L'Editoriale / Bergamo Città
Martedì 12 Febbraio 2019
Dopo il voto in Abruzzo
Avanti così, per ora
I sondaggi dell’ultimo mese si sono rivelati esatti. Gli istituti demoscopici da tempo rilevavano nelle intenzioni di voto il raddoppio dei consensi alla Lega e il dimezzamento di quelli per i 5 Stelle con un rovesciamento dei rapporti di forza scaturiti dalle elezioni politiche. E così è accaduto in Abruzzo dove si votava per il nuovo governo regionale. Facendo il raffronto con le ultime politiche - l’unico ragionevole - Salvini ha portato a casa il doppio dei voti della Lega (in terre dove solo fino a pochissimo tempo fa il Carroccio non esisteva) e un aumento fino a quasi il 50% della coalizione di centrodestra che lui egemonizza. Viceversa i grillini sono crollati dal 40% fa ad un incredibile 20%, tale per cui la candidata alla presidenza si è ritrovata in una umiliante terza posizione. Tra due settimane si vota in Sardegna e molti prevedono che questo scenario si ripeterà.
Nella maggioranza la parola d’ordine è: minimizzare. «Voto locale» dicono gli sconfitti grillini. «Per il governo non cambia niente» rassicura il vincitore Salvini. Si tratta di dichiarazioni di facciata. Il crollo dei consensi in Abruzzo è un sintomo chiarissimo: i grillini stanno pagando i compromessi insiti nell’azione di governo: qui hanno perso i voti dei no-Tap, là di quelli che volevano chiudere l’Ilva; in Adriatico si sono inimicati i movimenti anti-trivelle mentre le vittime dei crac bancari non hanno visto realizzate le promesse.

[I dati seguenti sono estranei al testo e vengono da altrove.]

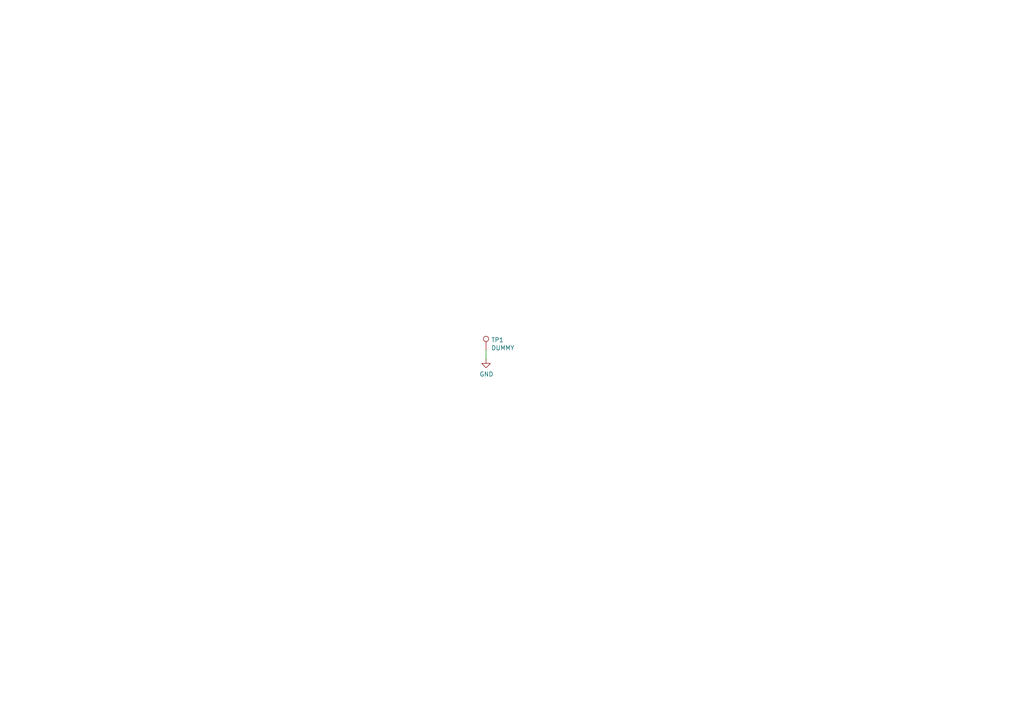
<source format=kicad_sch>
(kicad_sch (version 20211123) (generator eeschema)

  (uuid e63e39d7-6ac0-4ffd-8aa3-1841a4541b55)

  (paper "A4")

  (title_block
    (title "It is the Champion Faceplate")
    (date "2021-08-18")
    (rev "0")
    (comment 1 "creativecommons.org/licenses/by/4.0/")
    (comment 2 "License: CC by 4.0")
    (comment 3 "Author: Jordan Aceto")
  )

  


  (wire (pts (xy 140.97 104.14) (xy 140.97 101.6))
    (stroke (width 0) (type default) (color 0 0 0 0))
    (uuid 825c70b0-4860-42b7-97dc-86bfa46e06fd)
  )

  (symbol (lib_id "power:GND") (at 140.97 104.14 0) (unit 1)
    (in_bom yes) (on_board yes)
    (uuid 00000000-0000-0000-0000-0000611d0bb8)
    (property "Reference" "#PWR0101" (id 0) (at 140.97 110.49 0)
      (effects (font (size 1.27 1.27)) hide)
    )
    (property "Value" "GND" (id 1) (at 141.097 108.5342 0))
    (property "Footprint" "" (id 2) (at 140.97 104.14 0)
      (effects (font (size 1.27 1.27)) hide)
    )
    (property "Datasheet" "" (id 3) (at 140.97 104.14 0)
      (effects (font (size 1.27 1.27)) hide)
    )
    (pin "1" (uuid 60ab11df-7ec6-4862-a63f-21a5fb7314af))
  )

  (symbol (lib_id "Connector:TestPoint") (at 140.97 101.6 0) (unit 1)
    (in_bom yes) (on_board yes)
    (uuid 00000000-0000-0000-0000-0000611d17e1)
    (property "Reference" "TP1" (id 0) (at 142.4432 98.6028 0)
      (effects (font (size 1.27 1.27)) (justify left))
    )
    (property "Value" "DUMMY" (id 1) (at 142.4432 100.9142 0)
      (effects (font (size 1.27 1.27)) (justify left))
    )
    (property "Footprint" "TestPoint:TestPoint_Keystone_5000-5004_Miniature" (id 2) (at 146.05 101.6 0)
      (effects (font (size 1.27 1.27)) hide)
    )
    (property "Datasheet" "~" (id 3) (at 146.05 101.6 0)
      (effects (font (size 1.27 1.27)) hide)
    )
    (pin "1" (uuid 647c6174-7deb-4ad8-96e7-deb972c4e5c3))
  )

  (sheet_instances
    (path "/" (page "1"))
  )

  (symbol_instances
    (path "/00000000-0000-0000-0000-0000611d0bb8"
      (reference "#PWR0101") (unit 1) (value "GND") (footprint "")
    )
    (path "/00000000-0000-0000-0000-0000611d17e1"
      (reference "TP1") (unit 1) (value "DUMMY") (footprint "TestPoint:TestPoint_Keystone_5000-5004_Miniature")
    )
  )
)

</source>
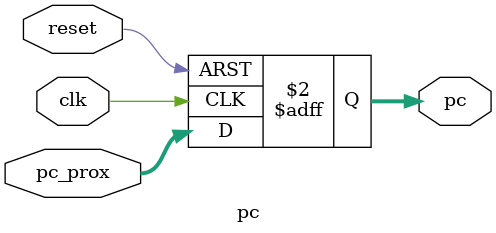
<source format=v>
module pc(
    input clk,                   // Sinal de clock
    input reset,                 // Sinal de reset
    input [31:0] pc_prox,        // Próximo valor do PC
    output reg [31:0] pc         // Valor atual do PC
);
    always @(posedge clk, posedge reset) begin
        if (reset)
            pc <= 32'b0; // Reinicializa o PC se o reset estiver ativo
        else
            pc <= pc_prox; // Atualiza o PC com o próximo valor
    end
endmodule
</source>
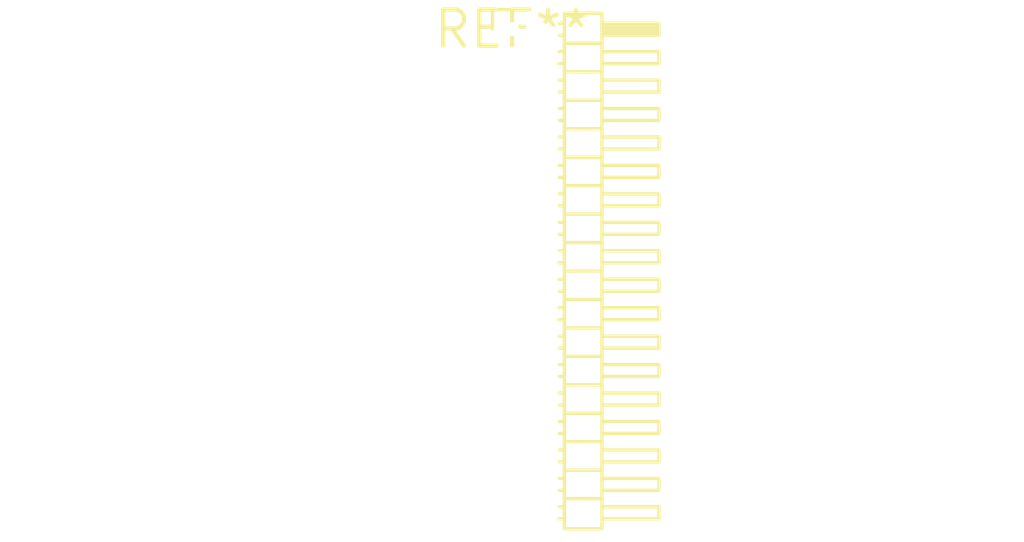
<source format=kicad_pcb>
(kicad_pcb (version 20240108) (generator pcbnew)

  (general
    (thickness 1.6)
  )

  (paper "A4")
  (layers
    (0 "F.Cu" signal)
    (31 "B.Cu" signal)
    (32 "B.Adhes" user "B.Adhesive")
    (33 "F.Adhes" user "F.Adhesive")
    (34 "B.Paste" user)
    (35 "F.Paste" user)
    (36 "B.SilkS" user "B.Silkscreen")
    (37 "F.SilkS" user "F.Silkscreen")
    (38 "B.Mask" user)
    (39 "F.Mask" user)
    (40 "Dwgs.User" user "User.Drawings")
    (41 "Cmts.User" user "User.Comments")
    (42 "Eco1.User" user "User.Eco1")
    (43 "Eco2.User" user "User.Eco2")
    (44 "Edge.Cuts" user)
    (45 "Margin" user)
    (46 "B.CrtYd" user "B.Courtyard")
    (47 "F.CrtYd" user "F.Courtyard")
    (48 "B.Fab" user)
    (49 "F.Fab" user)
    (50 "User.1" user)
    (51 "User.2" user)
    (52 "User.3" user)
    (53 "User.4" user)
    (54 "User.5" user)
    (55 "User.6" user)
    (56 "User.7" user)
    (57 "User.8" user)
    (58 "User.9" user)
  )

  (setup
    (pad_to_mask_clearance 0)
    (pcbplotparams
      (layerselection 0x00010fc_ffffffff)
      (plot_on_all_layers_selection 0x0000000_00000000)
      (disableapertmacros false)
      (usegerberextensions false)
      (usegerberattributes false)
      (usegerberadvancedattributes false)
      (creategerberjobfile false)
      (dashed_line_dash_ratio 12.000000)
      (dashed_line_gap_ratio 3.000000)
      (svgprecision 4)
      (plotframeref false)
      (viasonmask false)
      (mode 1)
      (useauxorigin false)
      (hpglpennumber 1)
      (hpglpenspeed 20)
      (hpglpendiameter 15.000000)
      (dxfpolygonmode false)
      (dxfimperialunits false)
      (dxfusepcbnewfont false)
      (psnegative false)
      (psa4output false)
      (plotreference false)
      (plotvalue false)
      (plotinvisibletext false)
      (sketchpadsonfab false)
      (subtractmaskfromsilk false)
      (outputformat 1)
      (mirror false)
      (drillshape 1)
      (scaleselection 1)
      (outputdirectory "")
    )
  )

  (net 0 "")

  (footprint "PinHeader_2x18_P1.00mm_Horizontal" (layer "F.Cu") (at 0 0))

)

</source>
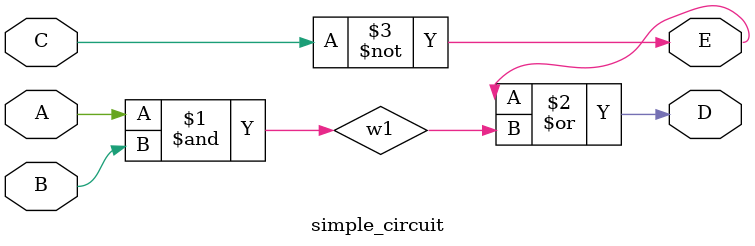
<source format=v>
module simple_circuit
(A, B, C, D, E);
output D, E;
input A, B, C;
wire w1;
and G1 (w1,A,B);
not G2 (E,C);
or G3 (D,E,w1);
endmodule
</source>
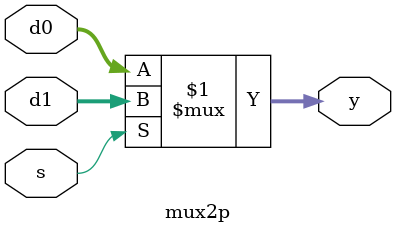
<source format=sv>
`timescale 1ns / 1ps
module mips (input  logic        clk, reset,
             output logic[31:0]  pc,
             input  logic[31:0]  instr,
             output logic        memwrite,
             output logic[31:0]  aluout, writedata,
             input  logic[31:0]  readdata,
             output logic[31:0] aluOutM,writeDataM,
             output logic memWriteM);

  logic        memtoreg, branch, alusrc, regdst, regwrite, jump;
  logic [2:0]  alucontrol;
  logic [31:0] instrD;

  controller c (instrD[31:26], instrD[5:0], memtoreg, memwrite, branch,
                        alusrc, regdst, regwrite, jump, alucontrol);

  datapath dp (clk, reset, memtoreg, branch, alusrc, regdst, regwrite, jump, memwrite,
                          alucontrol, pc, instr, aluout, writedata, readdata,aluOutM,writeDataM,memWriteM,instrD);

endmodule



module maindec (input logic[5:0] op, 
	              output logic memtoreg, memwrite, branch,
	              output logic alusrc, regdst, regwrite, jump,
	              output logic[1:0] aluop );
   logic [8:0] controls;

   assign {regwrite, regdst, alusrc, branch, memwrite,
                memtoreg,  aluop, jump} = controls;

  always_comb
    case(op)
      6'b000000: controls <= 9'b110000100; // R-type
      6'b100011: controls <= 9'b101001000; // LW
      6'b101011: controls <= 9'b001010000; // SW
      6'b000100: controls <= 9'b000100010; // BEQ
      6'b001000: controls <= 9'b101000000; // ADDI
      6'b000010: controls <= 9'b000000001; // J
      default:   controls <= 9'bxxxxxxxxx; // illegal op
    endcase
endmodule

module aludec (input    logic[5:0] funct,
               input    logic[1:0] aluop,
               output   logic[2:0] alucontrol);
  always_comb
    case(aluop)
      2'b00: alucontrol  = 3'b010;  // add  (for lw/sw/addi)
      2'b01: alucontrol  = 3'b110;  // sub   (for beq)
      default: case(funct)          // R-TYPE instructions
          6'b100000: alucontrol  = 3'b010; // ADD
          6'b100010: alucontrol  = 3'b110; // SUB
          6'b100100: alucontrol  = 3'b000; // AND
          6'b100101: alucontrol  = 3'b001; // OR
          6'b101010: alucontrol  = 3'b111; // SLT
          default:   alucontrol  = 3'bxxx; // ???
        endcase
    endcase
endmodule

module regfile (input    logic clk, we3, 
                input    logic[4:0]  ra1, ra2, wa3, 
                input    logic[31:0] wd3, 
                output   logic[31:0] rd1, rd2);

  logic [31:0] rf [31:0];

  // three ported register file: read two ports combinationally
  // write third port on rising edge of clock. Register0 hardwired to 0.

  always_ff@(posedge clk, posedge we3)
     if (we3) 
         rf [wa3] <= wd3;	

  assign rd1 = (ra1 != 0) ? rf [ra1] : 0;
  assign rd2 = (ra2 != 0) ? rf[ ra2] : 0;

endmodule


module alu(input  logic [31:0] A, B, 
           input  logic [2:0]  F, 
           output logic [31:0] Z);
                
               logic [31:0] Y;
               
               always_comb
                   case (F)
                   3'b000: Y = A & B;
                   3'b001: Y = A | B;
                   3'b010: Y = A + B;
                   3'b100: Y = A & ~B;
                   3'b101: Y = A | ~B;
                   3'b110: Y = A - B;
                   3'b111: Y = (A < B) + 32'b0000;
                   
                   endcase
                   assign Z = Y;
            
endmodule


module adder (input  logic[31:0] a, b,
              output logic[31:0] y);
     
     assign y = a + b;
endmodule

module sl2 (input  logic[31:0] a,
            output logic[31:0] y);
     
     assign y = {a[29:0], 2'b00}; // shifts left by 2
endmodule

module signext (input  logic[15:0] a,
                output logic[31:0] y);
              
  assign y = {{16{a[15]}}, a};    // sign-extends 16-bit a
endmodule

// parameterized register
module flopr #(parameter WIDTH = 8)
              (input logic clk, reset, en,
	       input logic[WIDTH-1:0] d, 
               output logic[WIDTH-1:0] q);

  always_ff@(posedge clk, posedge reset)
    if (reset) q <= 0; 
    else if (en) q <= d;
endmodule


// paramaterized 2-to-1 MUX
module mux2p #(parameter WIDTH = 8)
             (input  logic[WIDTH-1:0] d0, d1,  
              input  logic s, 
              output logic[WIDTH-1:0] y);
  
   assign y = s ? d1 : d0; 
endmodule

</source>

Salvini è percepito come il vero numero uno del governo. Di Maio è a capo di una squadra che non brilla per preparazione. L’economia va male. E poi: che farà il giovane leader ora che si tratta di votare sì o no alla richiesta di autorizzazione a procedere proprio contro Salvini? Se farà votare no perderà l’elettorato più giustizialista, e disperderà l’«anima» populista e anti-casta che ha fatto la fortuna di un movimento nato da un corale «Vaffa». Se invece farà votare sì rischierà che Salvini faccia saltare il tavolo del governo. Che fare? Per ora si traccheggia. Ma i maldipancia dei gruppi parlamentari aumenteranno, le richieste di autonomia pure, Grillo tornerà a strepitare, Fico a rumoreggiare. La prima vittima sarà la Tav: l’opposizione del Movimento diventerà ancora più intransigente, almeno fino a quando francesi e Commissione europea non presenteranno il conto salato di un nostro dietrofront: chiederanno soldi che non abbiamo. La situazione rischia di andare fuori controllo: per Di Maio, che ha imposto una linea governista e compromissoria, e per Di Battista che, almeno sul voto abruzzese, è sembrato perdere il tocco magico. Le sue performance non hanno impedito il crollo elettorale.
Salvini ora non vuole toccare una foglia: a che pro? Il problema è dei grillini, non suo: lui continua ad ammassare voti nei granai ed è vicino a diventare il vero padrone del centrodestra. Il tempo lavora per la Lega fino a quando le europee di fine maggio la consacreranno di gran lunga il primo partito italiano. Se il leader leghista facesse saltare ora il governo non avrebbe la certezza che Mattarella voglia aprire la strada a nuove elezioni. Dunque, meglio andare avanti così per ora. Ultima notazione: in Abruzzo il centrosinistra (non il Pd) sembra aver ricominciato a respirare. I sondaggisti dicono che l’emorragia di voti verso il M5S è finita, forse la coalizione può tornare competitiva. Purché definisca un’offerta politica convincente per un elettorato che si è in gran parte allontanato. La crisi economica in cui l’Italia è di nuovo caduta può aiutare il centrosinistra a rimettersi in gara nella speranza di tornare ad un bipolarismo destra-sinistra che metta all’angolo i grillini.